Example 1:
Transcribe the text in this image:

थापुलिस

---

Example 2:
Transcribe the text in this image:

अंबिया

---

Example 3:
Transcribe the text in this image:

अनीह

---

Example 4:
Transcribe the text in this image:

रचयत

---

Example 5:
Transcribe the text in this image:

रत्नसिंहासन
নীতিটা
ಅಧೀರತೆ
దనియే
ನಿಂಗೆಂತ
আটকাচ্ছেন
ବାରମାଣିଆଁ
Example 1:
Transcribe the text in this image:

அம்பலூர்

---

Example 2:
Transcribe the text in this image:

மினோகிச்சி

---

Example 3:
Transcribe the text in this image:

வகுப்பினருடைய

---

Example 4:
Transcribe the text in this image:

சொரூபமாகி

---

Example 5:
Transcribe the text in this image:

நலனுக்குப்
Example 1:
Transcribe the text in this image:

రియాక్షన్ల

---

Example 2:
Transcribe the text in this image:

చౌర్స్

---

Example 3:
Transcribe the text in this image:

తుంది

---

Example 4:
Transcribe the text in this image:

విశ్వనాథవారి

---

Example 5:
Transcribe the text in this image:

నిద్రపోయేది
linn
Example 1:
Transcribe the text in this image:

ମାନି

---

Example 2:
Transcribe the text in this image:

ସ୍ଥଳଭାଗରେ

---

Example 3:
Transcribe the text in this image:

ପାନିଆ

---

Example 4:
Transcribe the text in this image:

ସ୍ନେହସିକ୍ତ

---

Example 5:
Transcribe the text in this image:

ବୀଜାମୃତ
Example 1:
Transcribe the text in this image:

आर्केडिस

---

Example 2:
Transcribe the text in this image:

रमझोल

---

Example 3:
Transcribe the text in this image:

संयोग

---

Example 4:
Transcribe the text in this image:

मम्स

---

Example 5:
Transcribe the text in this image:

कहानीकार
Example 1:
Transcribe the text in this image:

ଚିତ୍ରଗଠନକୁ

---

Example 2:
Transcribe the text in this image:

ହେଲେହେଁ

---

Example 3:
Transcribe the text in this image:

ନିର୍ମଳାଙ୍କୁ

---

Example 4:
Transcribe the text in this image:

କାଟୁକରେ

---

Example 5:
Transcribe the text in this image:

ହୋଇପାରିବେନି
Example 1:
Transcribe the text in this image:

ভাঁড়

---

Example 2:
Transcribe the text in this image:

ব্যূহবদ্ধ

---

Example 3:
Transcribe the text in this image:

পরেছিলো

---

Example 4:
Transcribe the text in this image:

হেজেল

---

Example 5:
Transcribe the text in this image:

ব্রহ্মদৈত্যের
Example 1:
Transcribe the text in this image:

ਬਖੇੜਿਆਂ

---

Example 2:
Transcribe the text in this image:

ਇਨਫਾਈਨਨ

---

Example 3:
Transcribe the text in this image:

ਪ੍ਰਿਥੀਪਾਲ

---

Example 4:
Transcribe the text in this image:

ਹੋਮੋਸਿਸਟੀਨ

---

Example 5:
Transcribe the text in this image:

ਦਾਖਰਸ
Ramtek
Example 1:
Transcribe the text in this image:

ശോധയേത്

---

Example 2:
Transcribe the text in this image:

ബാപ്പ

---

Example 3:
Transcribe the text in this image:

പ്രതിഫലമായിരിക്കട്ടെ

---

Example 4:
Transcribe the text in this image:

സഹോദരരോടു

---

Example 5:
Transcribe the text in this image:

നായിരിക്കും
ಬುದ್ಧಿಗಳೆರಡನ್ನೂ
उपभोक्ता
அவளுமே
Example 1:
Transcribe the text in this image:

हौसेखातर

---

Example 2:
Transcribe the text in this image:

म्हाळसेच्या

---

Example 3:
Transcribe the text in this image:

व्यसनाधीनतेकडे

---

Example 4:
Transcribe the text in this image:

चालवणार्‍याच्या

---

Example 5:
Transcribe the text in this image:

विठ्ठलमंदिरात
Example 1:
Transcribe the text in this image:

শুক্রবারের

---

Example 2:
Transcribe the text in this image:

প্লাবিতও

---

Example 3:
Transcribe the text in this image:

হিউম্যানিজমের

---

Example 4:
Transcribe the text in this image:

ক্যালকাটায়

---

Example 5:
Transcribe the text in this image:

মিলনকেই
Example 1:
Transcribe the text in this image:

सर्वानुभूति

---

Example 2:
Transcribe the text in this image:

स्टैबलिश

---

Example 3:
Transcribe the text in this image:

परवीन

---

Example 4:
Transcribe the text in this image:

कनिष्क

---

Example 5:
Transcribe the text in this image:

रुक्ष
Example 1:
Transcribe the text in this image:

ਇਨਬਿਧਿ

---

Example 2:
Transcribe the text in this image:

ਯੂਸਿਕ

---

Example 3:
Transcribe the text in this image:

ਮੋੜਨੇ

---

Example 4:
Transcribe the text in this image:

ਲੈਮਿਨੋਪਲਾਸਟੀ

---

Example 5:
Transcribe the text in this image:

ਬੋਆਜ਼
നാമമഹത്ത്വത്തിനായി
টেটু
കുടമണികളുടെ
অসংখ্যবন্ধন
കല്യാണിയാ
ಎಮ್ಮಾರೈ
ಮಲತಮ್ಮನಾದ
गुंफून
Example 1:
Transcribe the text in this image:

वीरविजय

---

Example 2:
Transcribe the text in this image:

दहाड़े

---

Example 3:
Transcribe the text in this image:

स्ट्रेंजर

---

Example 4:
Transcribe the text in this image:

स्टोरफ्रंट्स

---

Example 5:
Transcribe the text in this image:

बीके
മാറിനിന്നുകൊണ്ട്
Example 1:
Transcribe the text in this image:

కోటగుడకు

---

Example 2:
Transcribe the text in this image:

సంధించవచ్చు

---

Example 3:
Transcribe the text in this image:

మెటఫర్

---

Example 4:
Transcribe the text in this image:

****************

### Exercise objective:
Can you edit the material above so that every "Transcribe" becomes "Copy out" and nothing else changes?

### Answer to this problem:
Example 1:
Copy out the text in this image:

थापुलिस

---

Example 2:
Copy out the text in this image:

अंबिया

---

Example 3:
Copy out the text in this image:

अनीह

---

Example 4:
Copy out the text in this image:

रचयत

---

Example 5:
Copy out the text in this image:

रत्नसिंहासन
নীতিটা
ಅಧೀರತೆ
దనియే
ನಿಂಗೆಂತ
আটকাচ্ছেন
ବାରମାଣିଆଁ
Example 1:
Copy out the text in this image:

அம்பலூர்

---

Example 2:
Copy out the text in this image:

மினோகிச்சி

---

Example 3:
Copy out the text in this image:

வகுப்பினருடைய

---

Example 4:
Copy out the text in this image:

சொரூபமாகி

---

Example 5:
Copy out the text in this image:

நலனுக்குப்
Example 1:
Copy out the text in this image:

రియాక్షన్ల

---

Example 2:
Copy out the text in this image:

చౌర్స్

---

Example 3:
Copy out the text in this image:

తుంది

---

Example 4:
Copy out the text in this image:

విశ్వనాథవారి

---

Example 5:
Copy out the text in this image:

నిద్రపోయేది
linn
Example 1:
Copy out the text in this image:

ମାନି

---

Example 2:
Copy out the text in this image:

ସ୍ଥଳଭାଗରେ

---

Example 3:
Copy out the text in this image:

ପାନିଆ

---

Example 4:
Copy out the text in this image:

ସ୍ନେହସିକ୍ତ

---

Example 5:
Copy out the text in this image:

ବୀଜାମୃତ
Example 1:
Copy out the text in this image:

आर्केडिस

---

Example 2:
Copy out the text in this image:

रमझोल

---

Example 3:
Copy out the text in this image:

संयोग

---

Example 4:
Copy out the text in this image:

मम्स

---

Example 5:
Copy out the text in this image:

कहानीकार
Example 1:
Copy out the text in this image:

ଚିତ୍ରଗଠନକୁ

---

Example 2:
Copy out the text in this image:

ହେଲେହେଁ

---

Example 3:
Copy out the text in this image:

ନିର୍ମଳାଙ୍କୁ

---

Example 4:
Copy out the text in this image:

କାଟୁକରେ

---

Example 5:
Copy out the text in this image:

ହୋଇପାରିବେନି
Example 1:
Copy out the text in this image:

ভাঁড়

---

Example 2:
Copy out the text in this image:

ব্যূহবদ্ধ

---

Example 3:
Copy out the text in this image:

পরেছিলো

---

Example 4:
Copy out the text in this image:

হেজেল

---

Example 5:
Copy out the text in this image:

ব্রহ্মদৈত্যের
Example 1:
Copy out the text in this image:

ਬਖੇੜਿਆਂ

---

Example 2:
Copy out the text in this image:

ਇਨਫਾਈਨਨ

---

Example 3:
Copy out the text in this image:

ਪ੍ਰਿਥੀਪਾਲ

---

Example 4:
Copy out the text in this image:

ਹੋਮੋਸਿਸਟੀਨ

---

Example 5:
Copy out the text in this image:

ਦਾਖਰਸ
Ramtek
Example 1:
Copy out the text in this image:

ശോധയേത്

---

Example 2:
Copy out the text in this image:

ബാപ്പ

---

Example 3:
Copy out the text in this image:

പ്രതിഫലമായിരിക്കട്ടെ

---

Example 4:
Copy out the text in this image:

സഹോദരരോടു

---

Example 5:
Copy out the text in this image:

നായിരിക്കും
ಬುದ್ಧಿಗಳೆರಡನ್ನೂ
उपभोक्ता
அவளுமே
Example 1:
Copy out the text in this image:

हौसेखातर

---

Example 2:
Copy out the text in this image:

म्हाळसेच्या

---

Example 3:
Copy out the text in this image:

व्यसनाधीनतेकडे

---

Example 4:
Copy out the text in this image:

चालवणार्‍याच्या

---

Example 5:
Copy out the text in this image:

विठ्ठलमंदिरात
Example 1:
Copy out the text in this image:

শুক্রবারের

---

Example 2:
Copy out the text in this image:

প্লাবিতও

---

Example 3:
Copy out the text in this image:

হিউম্যানিজমের

---

Example 4:
Copy out the text in this image:

ক্যালকাটায়

---

Example 5:
Copy out the text in this image:

মিলনকেই
Example 1:
Copy out the text in this image:

सर्वानुभूति

---

Example 2:
Copy out the text in this image:

स्टैबलिश

---

Example 3:
Copy out the text in this image:

परवीन

---

Example 4:
Copy out the text in this image:

कनिष्क

---

Example 5:
Copy out the text in this image:

रुक्ष
Example 1:
Copy out the text in this image:

ਇਨਬਿਧਿ

---

Example 2:
Copy out the text in this image:

ਯੂਸਿਕ

---

Example 3:
Copy out the text in this image:

ਮੋੜਨੇ

---

Example 4:
Copy out the text in this image:

ਲੈਮਿਨੋਪਲਾਸਟੀ

---

Example 5:
Copy out the text in this image:

ਬੋਆਜ਼
നാമമഹത്ത്വത്തിനായി
টেটু
കുടമണികളുടെ
অসংখ্যবন্ধন
കല്യാണിയാ
ಎಮ್ಮಾರೈ
ಮಲತಮ್ಮನಾದ
गुंफून
Example 1:
Copy out the text in this image:

वीरविजय

---

Example 2:
Copy out the text in this image:

दहाड़े

---

Example 3:
Copy out the text in this image:

स्ट्रेंजर

---

Example 4:
Copy out the text in this image:

स्टोरफ्रंट्स

---

Example 5:
Copy out the text in this image:

बीके
മാറിനിന്നുകൊണ്ട്
Example 1:
Copy out the text in this image:

కోటగుడకు

---

Example 2:
Copy out the text in this image:

సంధించవచ్చు

---

Example 3:
Copy out the text in this image:

మెటఫర్

---

Example 4:
Copy out the text in this image:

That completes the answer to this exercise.